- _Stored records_
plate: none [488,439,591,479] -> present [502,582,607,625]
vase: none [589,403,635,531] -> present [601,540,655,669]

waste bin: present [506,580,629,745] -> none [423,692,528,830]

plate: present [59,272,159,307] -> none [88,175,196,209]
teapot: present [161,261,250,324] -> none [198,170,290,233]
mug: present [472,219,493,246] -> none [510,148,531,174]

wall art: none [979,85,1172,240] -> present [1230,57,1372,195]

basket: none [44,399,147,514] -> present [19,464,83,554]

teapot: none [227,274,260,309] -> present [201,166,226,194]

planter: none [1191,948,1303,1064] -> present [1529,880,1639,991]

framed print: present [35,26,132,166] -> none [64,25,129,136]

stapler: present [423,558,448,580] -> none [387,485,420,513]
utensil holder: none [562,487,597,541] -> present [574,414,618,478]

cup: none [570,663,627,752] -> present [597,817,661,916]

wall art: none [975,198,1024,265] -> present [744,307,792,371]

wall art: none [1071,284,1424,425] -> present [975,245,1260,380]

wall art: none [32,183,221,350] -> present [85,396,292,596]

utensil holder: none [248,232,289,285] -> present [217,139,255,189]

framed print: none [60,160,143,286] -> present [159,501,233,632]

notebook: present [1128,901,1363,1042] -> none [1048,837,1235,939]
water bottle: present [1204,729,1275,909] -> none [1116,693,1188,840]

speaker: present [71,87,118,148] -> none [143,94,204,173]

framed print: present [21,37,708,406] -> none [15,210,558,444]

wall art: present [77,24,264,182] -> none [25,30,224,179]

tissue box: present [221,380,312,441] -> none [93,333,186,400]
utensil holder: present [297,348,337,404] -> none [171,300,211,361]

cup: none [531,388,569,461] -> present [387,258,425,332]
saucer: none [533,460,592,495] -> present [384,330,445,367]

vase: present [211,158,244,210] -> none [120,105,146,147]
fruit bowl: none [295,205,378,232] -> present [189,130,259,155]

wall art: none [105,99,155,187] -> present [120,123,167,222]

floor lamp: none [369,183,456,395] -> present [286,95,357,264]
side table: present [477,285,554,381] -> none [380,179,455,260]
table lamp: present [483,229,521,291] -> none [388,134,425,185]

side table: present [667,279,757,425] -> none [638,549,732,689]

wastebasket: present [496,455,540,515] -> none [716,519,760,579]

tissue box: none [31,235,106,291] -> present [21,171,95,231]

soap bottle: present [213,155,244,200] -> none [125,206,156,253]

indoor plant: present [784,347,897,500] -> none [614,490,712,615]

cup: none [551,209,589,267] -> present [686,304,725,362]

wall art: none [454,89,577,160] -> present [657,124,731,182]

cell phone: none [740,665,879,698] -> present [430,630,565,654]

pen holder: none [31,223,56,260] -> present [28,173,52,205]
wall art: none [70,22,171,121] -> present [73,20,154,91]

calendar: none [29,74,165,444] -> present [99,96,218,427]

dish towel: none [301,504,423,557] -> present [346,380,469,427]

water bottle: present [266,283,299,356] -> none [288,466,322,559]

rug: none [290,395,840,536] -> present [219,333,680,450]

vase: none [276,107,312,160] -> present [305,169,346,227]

- _PROBLEM TO SOLVE_
Would you print exactly, and only, the lines of the data above from the line with "framed print: none" through the line with "wall art: present", inclusive?

- _SOLUTION TO THE EXERCISE_
framed print: none [60,160,143,286] -> present [159,501,233,632]

notebook: present [1128,901,1363,1042] -> none [1048,837,1235,939]
water bottle: present [1204,729,1275,909] -> none [1116,693,1188,840]

speaker: present [71,87,118,148] -> none [143,94,204,173]

framed print: present [21,37,708,406] -> none [15,210,558,444]

wall art: present [77,24,264,182] -> none [25,30,224,179]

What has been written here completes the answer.